What you have to do
Go through the data below line by line and count those containing the word "worn". Reply with the count only.

• • • • • • •

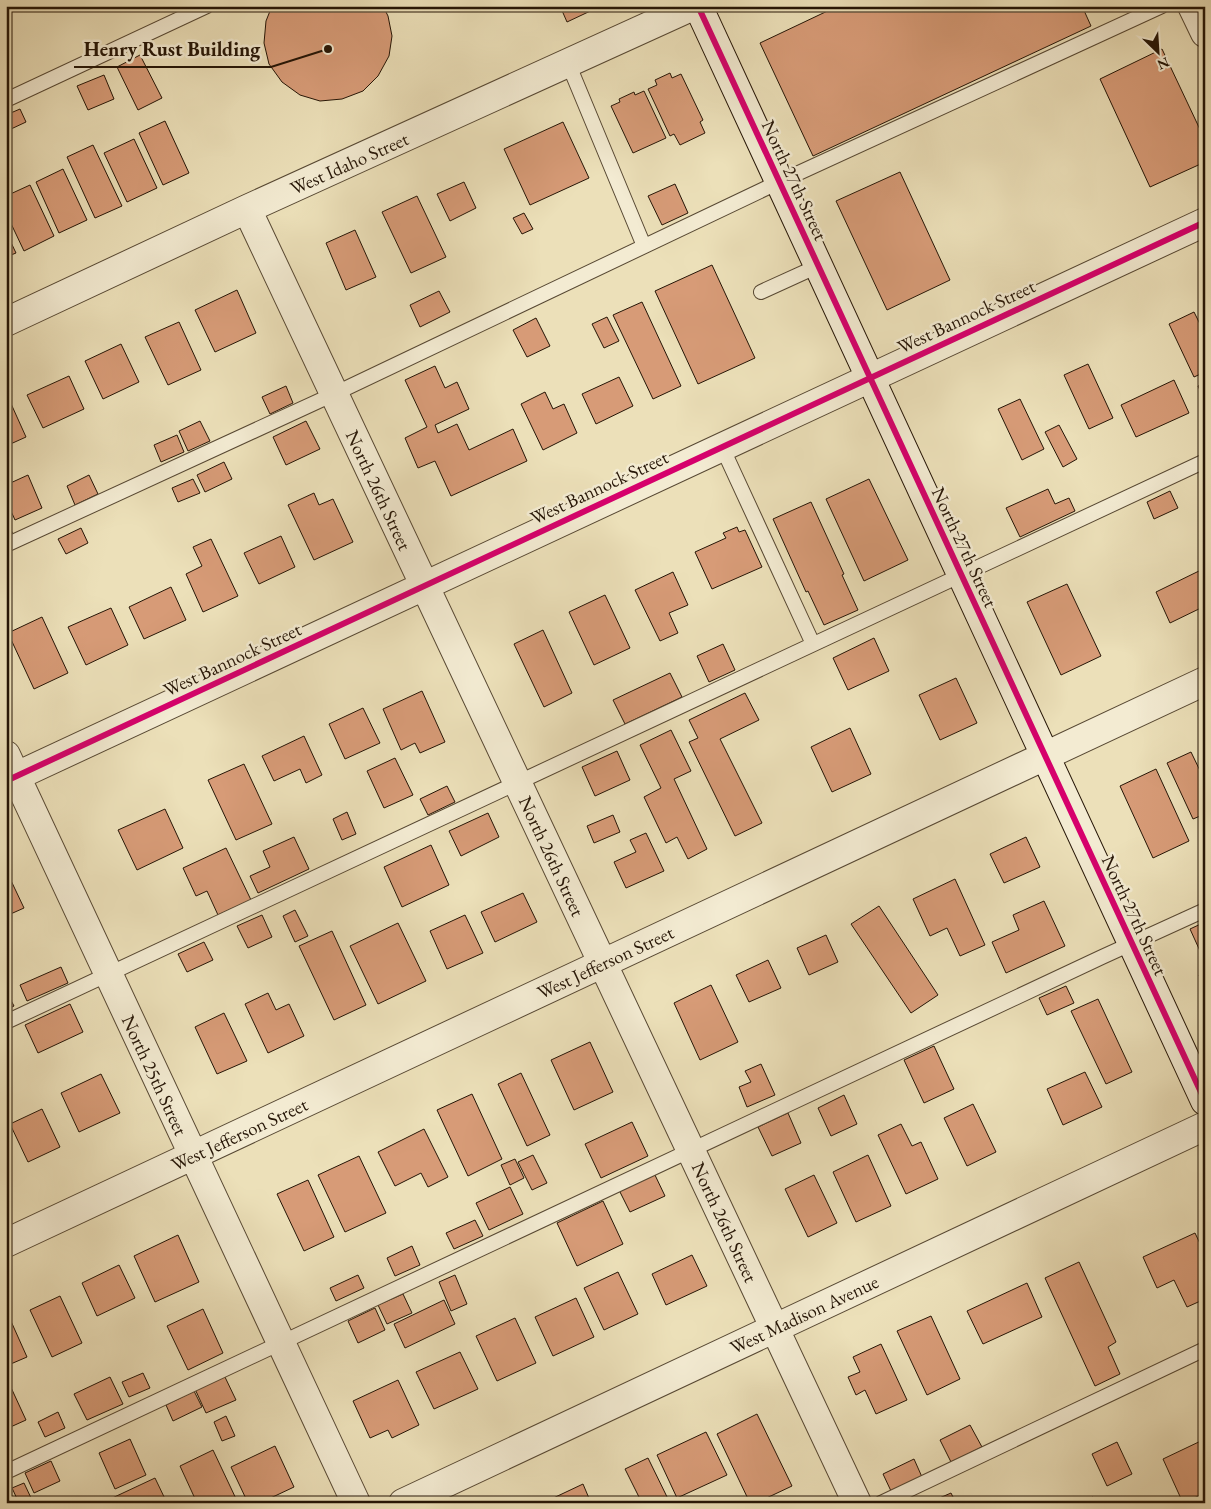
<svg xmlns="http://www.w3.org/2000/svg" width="1211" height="1509" font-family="'EB Garamond',serif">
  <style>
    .building { fill: #d79b77; stroke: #251506 }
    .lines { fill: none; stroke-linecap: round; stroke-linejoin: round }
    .lane-casing { stroke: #574833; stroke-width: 16 }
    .street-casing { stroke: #574833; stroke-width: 30 }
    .secondary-casing { stroke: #251506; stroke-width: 30 }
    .lane { stroke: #f3ebd2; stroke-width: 14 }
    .street { stroke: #f3ebd2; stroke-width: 28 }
    .secondary { stroke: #f3ebd2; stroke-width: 28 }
    .cycleway-casing { stroke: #f3ebd2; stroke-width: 9 }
    .cycleway { stroke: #d6006c; stroke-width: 6 }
    .labels { text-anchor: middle; stroke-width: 5; stroke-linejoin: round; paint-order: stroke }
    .street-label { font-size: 19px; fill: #251506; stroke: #f3ebd2 }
    .leader { fill: none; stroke: #251506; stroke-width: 2 }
    .callout-dot { fill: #251506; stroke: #f3ebd2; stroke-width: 2 }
    .callout-label { font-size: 20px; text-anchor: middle; font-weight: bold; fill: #251506; stroke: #f3ebd2; stroke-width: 5; stroke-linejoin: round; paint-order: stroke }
  </style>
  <rect width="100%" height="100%" fill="#ece0b9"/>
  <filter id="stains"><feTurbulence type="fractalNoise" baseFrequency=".004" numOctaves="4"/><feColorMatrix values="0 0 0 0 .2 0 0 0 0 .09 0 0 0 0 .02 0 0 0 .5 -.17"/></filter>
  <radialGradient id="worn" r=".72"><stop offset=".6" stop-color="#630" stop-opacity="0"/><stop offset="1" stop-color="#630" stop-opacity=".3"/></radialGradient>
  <!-- building -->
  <path class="building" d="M 272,6 L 383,6 L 388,16 L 392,36 L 389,56 L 378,76 L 363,91 L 342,99 L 320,101 L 300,95 L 282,82 L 269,64 L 264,43 L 266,21 Z
    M 560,6 L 601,6 L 567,22 Z
    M 838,6 L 1082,6 L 1091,26 L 813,156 L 760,43 Z
    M 1162,49 L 1205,140 L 1205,162 L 1150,187 L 1100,79 Z
    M 140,55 L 162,98 L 138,110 L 117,67 Z
    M 670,73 L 672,78 L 681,74 L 703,120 L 700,122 L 705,133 L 680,145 L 674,134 L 670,136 L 648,89 L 657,85 L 655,80 Z
    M 104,75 L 114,99 L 88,110 L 77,86 Z
    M 644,91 L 666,138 L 633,153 L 611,106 L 620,102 L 619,99 L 634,92 L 635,95 Z
    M 20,109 L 26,122 L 11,129 L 6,118 L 6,115 Z
    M 165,121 L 189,173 L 163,185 L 139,133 Z
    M 563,122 L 589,178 L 530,205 L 504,149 Z
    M 134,139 L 157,188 L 127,202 L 104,153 Z
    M 93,145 L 122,206 L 95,218 L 67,157 Z
    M 63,169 L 87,220 L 59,233 L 36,182 Z
    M 900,172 L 950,280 L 887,310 L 836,201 Z
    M 464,182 L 476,208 L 450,221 L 437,194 Z
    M 675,184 L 688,213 L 662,225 L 648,196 Z
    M 30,185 L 54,236 L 24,251 L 6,213 L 6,196 Z
    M 417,196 L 446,257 L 411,273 L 382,212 Z
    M 524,213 L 533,229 L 522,234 L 513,218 Z
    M 355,230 L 376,277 L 346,290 L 326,243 Z
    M 6,232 L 16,253 L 6,257 Z
    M 712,265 L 755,358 L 698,384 L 655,291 Z
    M 237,290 L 256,333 L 215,352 L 195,310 Z
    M 439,291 L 450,312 L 420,327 L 410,305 Z
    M 642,302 L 681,386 L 653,399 L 613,315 Z
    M 1194,312 L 1205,334 L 1205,372 L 1194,377 L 1169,324 Z
    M 607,317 L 619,341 L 604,348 L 592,324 Z
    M 536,318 L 550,346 L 527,357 L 513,330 Z
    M 179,322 L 201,370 L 168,385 L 145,337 Z
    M 121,344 L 139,382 L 103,399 L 85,361 Z
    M 1088,364 L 1113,418 L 1089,429 L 1064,375 Z
    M 435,366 L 445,388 L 457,382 L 469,409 L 435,425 L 438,433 L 457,424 L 469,450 L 513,429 L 527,461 L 451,496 L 435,461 L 418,468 L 405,438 L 427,427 L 405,380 Z
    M 69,376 L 84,409 L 43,428 L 27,395 Z
    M 619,377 L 633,406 L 596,424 L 582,394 Z
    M 1174,380 L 1189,413 L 1136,437 L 1121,405 Z
    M 1205,383 L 1205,401 L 1198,386 Z
    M 286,386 L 293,403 L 270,414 L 262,397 Z
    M 545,392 L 553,409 L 564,404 L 577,433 L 543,450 L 521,404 Z
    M 8,397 L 26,437 L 6,446 L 6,398 Z
    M 1020,399 L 1044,449 L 1022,460 L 998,409 Z
    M 200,421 L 210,441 L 188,451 L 179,431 Z
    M 306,421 L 320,449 L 286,465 L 273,437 Z
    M 1059,425 L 1077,459 L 1063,467 L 1045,432 Z
    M 177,435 L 184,452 L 161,462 L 154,445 Z
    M 224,462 L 232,479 L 205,492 L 197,475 Z
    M 28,475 L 42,508 L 15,520 L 6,500 L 6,485 Z
    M 89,475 L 98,494 L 75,505 L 67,486 Z
    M 193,479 L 200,493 L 178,502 L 172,488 Z
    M 869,479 L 908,560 L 864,581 L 826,499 Z
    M 1048,489 L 1055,504 L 1069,498 L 1075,511 L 1020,537 L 1006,508 Z
    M 1170,491 L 1178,508 L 1154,519 L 1147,502 Z
    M 314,493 L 319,505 L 333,499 L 353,542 L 314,560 L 288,505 Z
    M 811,502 L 844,574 L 842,575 L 858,610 L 824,625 L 808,591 L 806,592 L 773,519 Z
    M 6,520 L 13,534 L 6,538 Z
    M 737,527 L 739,532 L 745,530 L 762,567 L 712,589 L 695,552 L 726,538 L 723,533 Z
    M 81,528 L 88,543 L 66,554 L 58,539 Z
    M 281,536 L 295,567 L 259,584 L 244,553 Z
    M 211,539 L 238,596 L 203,612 L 186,574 L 202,566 L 193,547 Z
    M 1201,570 L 1205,578 L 1205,606 L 1170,623 L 1156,592 Z
    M 673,572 L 688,605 L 669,613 L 678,633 L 660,641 L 635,590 Z
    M 1067,584 L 1101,656 L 1061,675 L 1027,602 Z
    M 171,587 L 186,620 L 144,639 L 129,607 Z
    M 605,595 L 630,648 L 594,665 L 569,612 Z
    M 111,608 L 128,645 L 86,665 L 68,627 Z
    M 42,617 L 68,673 L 34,689 L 8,633 Z
    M 543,630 L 572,693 L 544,707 L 514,644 Z
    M 874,638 L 889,671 L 848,690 L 833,658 Z
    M 723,644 L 735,670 L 709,682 L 697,656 Z
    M 670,673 L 682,697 L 625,724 L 613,700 Z
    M 956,678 L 977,723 L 940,740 L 919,695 Z
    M 422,691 L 445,742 L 420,753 L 415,743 L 401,750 L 383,709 Z
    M 745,693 L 759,720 L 720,739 L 762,823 L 735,836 L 689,742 L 698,738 L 689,720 Z
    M 363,708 L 380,743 L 345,759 L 329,724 Z
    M 850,728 L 871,774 L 832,792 L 811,747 Z
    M 671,730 L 691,771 L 674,779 L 707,849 L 688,859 L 677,837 L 666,843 L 644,797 L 661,788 L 640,745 Z
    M 304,736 L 322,775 L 306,783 L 300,769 L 274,781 L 262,756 Z
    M 617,751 L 630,780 L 595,796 L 582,767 Z
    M 1191,752 L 1205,781 L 1205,814 L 1193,819 L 1167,763 Z
    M 395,758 L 413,795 L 384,808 L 367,771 Z
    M 244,764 L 272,824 L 236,840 L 208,780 Z
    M 1156,769 L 1189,841 L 1153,858 L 1120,786 Z
    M 447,786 L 455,802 L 428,815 L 420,799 Z
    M 165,809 L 183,848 L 137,870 L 118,830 Z
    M 347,812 L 356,834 L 342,840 L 333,819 Z
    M 488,813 L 499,837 L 461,856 L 449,831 Z
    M 613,815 L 620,832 L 594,843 L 587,826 Z
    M 646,833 L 664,871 L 626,888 L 614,862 L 636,852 L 630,840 Z
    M 294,837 L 309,869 L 258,893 L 250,876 L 270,867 L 263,851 Z
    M 1026,837 L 1040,867 L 1004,883 L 990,854 Z
    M 431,845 L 449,885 L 402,907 L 384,867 Z
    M 226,848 L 251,900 L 218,915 L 207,891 L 196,896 L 183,868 Z
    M 6,870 L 24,908 L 6,916 Z
    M 955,879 L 985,945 L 960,956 L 947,928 L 930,936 L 913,899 Z
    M 523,893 L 537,922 L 495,942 L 481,912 Z
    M 1044,901 L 1065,946 L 1006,973 L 992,942 L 1019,930 L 1013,915 Z
    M 879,906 L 938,995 L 911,1013 L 851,924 Z
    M 295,910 L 308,936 L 295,942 L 283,916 Z
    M 262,915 L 272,937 L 248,948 L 237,926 Z
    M 465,915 L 483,953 L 447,969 L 430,931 Z
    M 1205,922 L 1205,949 L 1200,951 L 1190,929 Z
    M 398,923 L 426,981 L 378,1004 L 350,946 Z
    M 332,931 L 366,1005 L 334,1020 L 299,946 Z
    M 826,935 L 838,962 L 809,975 L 797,948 Z
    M 204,942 L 213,960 L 187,972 L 178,954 Z
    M 768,960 L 781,988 L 749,1002 L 736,975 Z
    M 61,967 L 68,983 L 27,1001 L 20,985 Z
    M 1205,972 L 1205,987 L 1199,975 Z
    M 711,985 L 738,1042 L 700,1060 L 674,1003 Z
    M 1066,986 L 1074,1003 L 1047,1015 L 1039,998 Z
    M 6,991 L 14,1006 L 6,1010 Z
    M 268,993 L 276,1010 L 289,1004 L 304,1036 L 268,1053 L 245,1004 Z
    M 1098,999 L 1132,1072 L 1106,1084 L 1071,1011 Z
    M 70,1004 L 83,1032 L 38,1053 L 25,1025 Z
    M 224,1013 L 247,1061 L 217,1074 L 195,1027 Z
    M 590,1042 L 613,1092 L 574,1110 L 551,1060 Z
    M 934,1046 L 954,1089 L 924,1103 L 904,1060 Z
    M 761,1064 L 775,1095 L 747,1107 L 739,1087 L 751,1082 L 745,1071 Z
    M 1085,1072 L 1102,1107 L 1063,1125 L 1047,1089 Z
    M 521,1073 L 550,1135 L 527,1146 L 498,1084 Z
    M 101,1074 L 120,1113 L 79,1132 L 61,1093 Z
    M 472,1094 L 502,1159 L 468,1176 L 437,1110 Z
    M 844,1095 L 857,1124 L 831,1136 L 818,1108 Z
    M 973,1104 L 996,1152 L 967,1166 L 944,1118 Z
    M 42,1109 L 60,1147 L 28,1162 L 10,1124 Z
    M 788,1113 L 801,1143 L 772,1156 L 758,1127 Z
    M 632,1122 L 648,1156 L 601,1178 L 585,1144 Z
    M 901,1124 L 912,1146 L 921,1142 L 938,1179 L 906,1194 L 878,1135 Z
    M 424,1129 L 448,1177 L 428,1187 L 421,1173 L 395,1186 L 378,1152 Z
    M 533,1155 L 547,1183 L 532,1190 L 518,1162 Z
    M 868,1155 L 891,1206 L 856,1222 L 833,1172 Z
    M 359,1156 L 386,1213 L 345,1232 L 318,1175 Z
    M 515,1159 L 524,1178 L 510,1185 L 501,1165 Z
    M 654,1173 L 665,1196 L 630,1212 L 619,1190 Z
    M 814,1175 L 837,1223 L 808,1237 L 785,1189 Z
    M 308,1180 L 334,1237 L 304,1251 L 277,1194 Z
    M 510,1187 L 523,1214 L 489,1230 L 476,1203 Z
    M 603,1201 L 623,1244 L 577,1266 L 557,1223 Z
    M 475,1220 L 483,1236 L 454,1249 L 446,1233 Z
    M 1195,1233 L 1205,1254 L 1205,1299 L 1187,1307 L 1174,1280 L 1157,1288 L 1143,1257 Z
    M 178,1235 L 199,1282 L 155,1302 L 134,1256 Z
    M 412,1246 L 420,1265 L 395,1276 L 387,1258 Z
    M 692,1255 L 707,1286 L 666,1305 L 652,1274 Z
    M 1079,1262 L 1116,1342 L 1108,1347 L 1120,1374 L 1095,1386 L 1045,1278 Z
    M 119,1265 L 135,1298 L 97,1316 L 82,1283 Z
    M 618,1272 L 638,1314 L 604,1330 L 584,1288 Z
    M 358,1275 L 364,1288 L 336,1301 L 330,1288 Z
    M 455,1275 L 467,1304 L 451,1311 L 439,1282 Z
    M 1027,1283 L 1042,1317 L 983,1344 L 967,1311 Z
    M 403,1294 L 412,1313 L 387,1324 L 378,1305 Z
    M 60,1296 L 82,1343 L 52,1357 L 30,1310 Z
    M 576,1298 L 594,1337 L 553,1356 L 535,1317 Z
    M 444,1300 L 455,1324 L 405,1348 L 394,1324 Z
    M 375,1308 L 385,1330 L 358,1343 L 348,1321 Z
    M 203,1309 L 223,1353 L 188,1370 L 167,1326 Z
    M 931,1316 L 960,1379 L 927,1395 L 897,1331 Z
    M 515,1318 L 536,1363 L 497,1381 L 476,1336 Z
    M 10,1319 L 27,1357 L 6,1366 L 6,1320 Z
    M 881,1344 L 907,1400 L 876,1414 L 865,1390 L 856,1395 L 848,1377 L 860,1372 L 853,1357 Z
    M 460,1352 L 478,1389 L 434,1409 L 416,1372 Z
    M 143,1373 L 150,1388 L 129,1397 L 122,1382 Z
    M 224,1375 L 236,1400 L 206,1413 L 195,1389 Z
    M 110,1377 L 123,1404 L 87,1420 L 74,1394 Z
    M 398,1380 L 419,1425 L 392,1438 L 388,1430 L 370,1438 L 353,1401 Z
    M 8,1381 L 26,1420 L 6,1429 L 6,1382 Z
    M 194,1391 L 202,1407 L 173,1421 L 166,1405 Z
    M 58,1412 L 65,1428 L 45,1437 L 38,1422 Z
    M 757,1414 L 792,1486 L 756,1503 L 750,1503 L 717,1434 Z
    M 226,1416 L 235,1436 L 222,1441 L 214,1422 Z
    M 970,1425 L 982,1447 L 951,1462 L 940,1440 Z
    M 706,1432 L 727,1475 L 677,1498 L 657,1455 Z
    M 130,1439 L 146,1475 L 115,1489 L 99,1453 Z
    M 1205,1439 L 1205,1493 L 1183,1503 L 1163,1459 Z
    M 1117,1442 L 1132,1474 L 1107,1486 L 1092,1454 Z
    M 275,1446 L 294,1487 L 260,1503 L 248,1503 L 231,1467 Z
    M 213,1450 L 238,1503 L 197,1503 L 180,1466 Z
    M 648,1458 L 670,1503 L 642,1503 L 625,1469 Z
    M 914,1459 L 922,1477 L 891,1491 L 883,1474 Z
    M 51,1461 L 60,1481 L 34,1493 L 25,1473 Z
    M 155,1478 L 167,1503 L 109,1503 L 108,1500 Z
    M 24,1483 L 32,1500 L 27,1503 L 19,1503 L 12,1488 Z
    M 583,1484 L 591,1503 L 548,1503 L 547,1501 Z
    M 951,1493 L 956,1503 L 928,1503 Z
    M 1093,1497 L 1096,1503 L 1080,1503 Z"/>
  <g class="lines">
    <defs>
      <path id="lane" d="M 568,63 L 644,246
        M 6,100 L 207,6
        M 761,292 L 818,266
        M 722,447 L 813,644
        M 6,545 L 334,394 L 779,182 L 1162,6
        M 6,1022 L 1205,461
        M 6,1472 L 1102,957 L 1205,910
        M 881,1503 L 1205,1349"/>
      <path id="street" d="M 1192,6 L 1205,33
        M 247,209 L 857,1503
        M 6,322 L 247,209 L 693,6
        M 6,755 L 356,1503
        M 6,781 L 1205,222
        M 6,1243 L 1205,681
        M 403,1503 L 1205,1126"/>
      <path id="secondary" d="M 698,6 L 1205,1101"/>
    </defs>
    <!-- lane casing -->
    <use href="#lane" class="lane-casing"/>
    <!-- street casing -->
    <use href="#street" class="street-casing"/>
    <!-- secondary casing -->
    <use href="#secondary" class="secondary-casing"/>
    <!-- lane -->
    <use href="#lane" class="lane"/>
    <!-- street -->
    <use href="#street" class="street"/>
    <!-- secondary -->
    <use href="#secondary" class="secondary"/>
    <defs>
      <path id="cycleway" d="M 698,6 L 1205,1101
        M 6,781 L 1205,222"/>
    </defs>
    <!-- cycleway casing -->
    <use href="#cycleway" class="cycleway-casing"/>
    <!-- cycleway -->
    <use href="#cycleway" class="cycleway"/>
  </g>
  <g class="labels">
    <!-- street labels -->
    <g class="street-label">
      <text transform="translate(349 163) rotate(-24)" y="7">West Idaho Street</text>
      <text transform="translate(795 180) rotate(65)" y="7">North 27th Street</text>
      <text transform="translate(966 316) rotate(-25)" y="7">West Bannock Street</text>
      <text transform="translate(599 487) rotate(-25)" y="7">West Bannock Street</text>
      <text transform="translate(379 490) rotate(65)" y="7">North 26th Street</text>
      <text transform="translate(965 547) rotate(65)" y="7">North 27th Street</text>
      <text transform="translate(232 659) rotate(-25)" y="7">West Bannock Street</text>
      <text transform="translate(552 856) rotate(65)" y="7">North 26th Street</text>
      <text transform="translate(1135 915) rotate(65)" y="7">North 27th Street</text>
      <text transform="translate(605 962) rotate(-25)" y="7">West Jefferson Street</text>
      <text transform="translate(155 1075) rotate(65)" y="7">North 25th Street</text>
      <text transform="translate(239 1134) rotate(-25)" y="7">West Jefferson Street</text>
      <text transform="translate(725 1222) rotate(65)" y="7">North 26th Street</text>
      <text transform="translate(804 1314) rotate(-25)" y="7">West Madison Avenue</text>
    </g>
  </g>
  <!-- callouts -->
  <path class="leader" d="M328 49L271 67H74"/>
  <circle class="callout-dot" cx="328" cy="49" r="5"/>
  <g class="callout-label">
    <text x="172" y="56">Henry Rust Building</text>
  </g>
  <!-- margin -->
  <rect width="1211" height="1509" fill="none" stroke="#ece0b9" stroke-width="25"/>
  <rect x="8" y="8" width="1196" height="1494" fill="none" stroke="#251506" stroke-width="2.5"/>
  <rect x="12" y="12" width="1186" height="1484" fill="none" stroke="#251506"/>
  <!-- north arrow -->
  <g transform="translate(1158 52) rotate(155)" stroke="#f3ebd2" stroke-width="4" paint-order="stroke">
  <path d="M0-4L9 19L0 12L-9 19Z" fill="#251506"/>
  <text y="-8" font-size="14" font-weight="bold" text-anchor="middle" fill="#251506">N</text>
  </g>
  <rect width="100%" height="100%" filter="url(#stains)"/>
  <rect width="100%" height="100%" fill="url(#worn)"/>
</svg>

• • • • • • •

Expected output
2